Hat interkulturelle Kompetenz in den vergangenen Jahren an Bedeutung gewonnen?
Steffen Rink: Ja, definitiv. Einfach, weil man erkannt hat, dass angesichts von gesellschaftlicher Pluralität interkulturelle Kompetenz notwendig ist. Deutschland ist schon lange Einwanderungsland. Globalisierung ist ein weiterer Aspekt. Von daher wäre interkulturelle Kompetenz auch schon früher notwendig gewesen. Neu ist – und das ist gut so – dass nun immer stärker darauf geachtet wird, ob Menschen über diese Qualifikation verfügen.
In welchen Bereichen ist interkulturelle Kompetenz besonders gefragt?
Rink: Interkulturelle Kompetenz ist vor allem da gefragt, wo mit Menschen gearbeitet wird. Es ist im Moment ein großes Thema, sowohl was Ausbildung anbelangt, aber auch in den Hochschulen oder bei Qualifizierungsmaßnahmen. Es ist präsent in den Bereichen Pflege, Gesundheit, Erziehung, natürlich auch im ganzen Bildungsbereich – schulisch und universitär – , wo deutlich wird, dass man ohne diese Kompetenz Qualitätsverluste erleidet. Bedeutung hat das Thema im Bereich der Arbeitsvermittlung bekommen und das finde ich auch gut so.
Denn interkulturelle Kompetenz bedeutet immer auch, Potenziale deutlich zu machen. Und Potenziale von Menschen wahrzunehmen, die unter vorgeprägten Rastern verloren gehen könnten. Auch angesichts dessen, dass Belegschaften immer vielfältiger werden, ist interkulturelle Kompetenz auch als Qualifikation bei Fach- und Führungskräften auf der Leitungsebene wichtiger geworden, um etwa mit Situationen, die sich aus kulturell bedingten Konflikten im Team ergeben, besser umgehen zu können. Und natürlich in ganz alltäglichen Situationen im Umgang Kunden und Geschäftspartnern.

————————

Geben Sie das obige Interview über interkulturelle Kompetenz vollständig und wortgetreu wieder.

————————

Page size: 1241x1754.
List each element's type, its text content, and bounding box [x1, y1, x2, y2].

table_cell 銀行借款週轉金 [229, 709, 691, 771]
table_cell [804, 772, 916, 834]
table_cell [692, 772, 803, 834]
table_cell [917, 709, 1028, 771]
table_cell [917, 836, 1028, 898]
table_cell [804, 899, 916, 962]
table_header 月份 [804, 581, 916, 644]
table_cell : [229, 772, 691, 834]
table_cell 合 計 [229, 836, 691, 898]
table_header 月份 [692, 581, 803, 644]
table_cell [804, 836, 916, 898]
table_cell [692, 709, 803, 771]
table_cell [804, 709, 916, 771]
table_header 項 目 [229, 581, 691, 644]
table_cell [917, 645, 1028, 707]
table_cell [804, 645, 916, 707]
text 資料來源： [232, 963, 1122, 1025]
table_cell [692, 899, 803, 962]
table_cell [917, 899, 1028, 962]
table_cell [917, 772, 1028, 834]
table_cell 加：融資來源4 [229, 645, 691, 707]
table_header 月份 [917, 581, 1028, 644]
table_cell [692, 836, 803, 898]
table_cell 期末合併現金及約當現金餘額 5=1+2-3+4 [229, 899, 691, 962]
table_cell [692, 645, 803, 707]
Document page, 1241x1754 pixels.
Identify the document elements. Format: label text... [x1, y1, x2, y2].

————————

### ERGEBNIS DER ÜBUNG
Hat interkulturelle Kompetenz in den vergangenen Jahren an Bedeutung gewonnen?
Steffen Rink: Ja, definitiv. Einfach, weil man erkannt hat, dass angesichts von gesellschaftlicher Pluralität interkulturelle Kompetenz notwendig ist. Deutschland ist schon lange Einwanderungsland. Globalisierung ist ein weiterer Aspekt. Von daher wäre interkulturelle Kompetenz auch schon früher notwendig gewesen. Neu ist – und das ist gut so – dass nun immer stärker darauf geachtet wird, ob Menschen über diese Qualifikation verfügen.
In welchen Bereichen ist interkulturelle Kompetenz besonders gefragt?
Rink: Interkulturelle Kompetenz ist vor allem da gefragt, wo mit Menschen gearbeitet wird. Es ist im Moment ein großes Thema, sowohl was Ausbildung anbelangt, aber auch in den Hochschulen oder bei Qualifizierungsmaßnahmen. Es ist präsent in den Bereichen Pflege, Gesundheit, Erziehung, natürlich auch im ganzen Bildungsbereich – schulisch und universitär – , wo deutlich wird, dass man ohne diese Kompetenz Qualitätsverluste erleidet. Bedeutung hat das Thema im Bereich der Arbeitsvermittlung bekommen und das finde ich auch gut so.
Denn interkulturelle Kompetenz bedeutet immer auch, Potenziale deutlich zu machen. Und Potenziale von Menschen wahrzunehmen, die unter vorgeprägten Rastern verloren gehen könnten. Auch angesichts dessen, dass Belegschaften immer vielfältiger werden, ist interkulturelle Kompetenz auch als Qualifikation bei Fach- und Führungskräften auf der Leitungsebene wichtiger geworden, um etwa mit Situationen, die sich aus kulturell bedingten Konflikten im Team ergeben, besser umgehen zu können. Und natürlich in ganz alltäglichen Situationen im Umgang Kunden und Geschäftspartnern.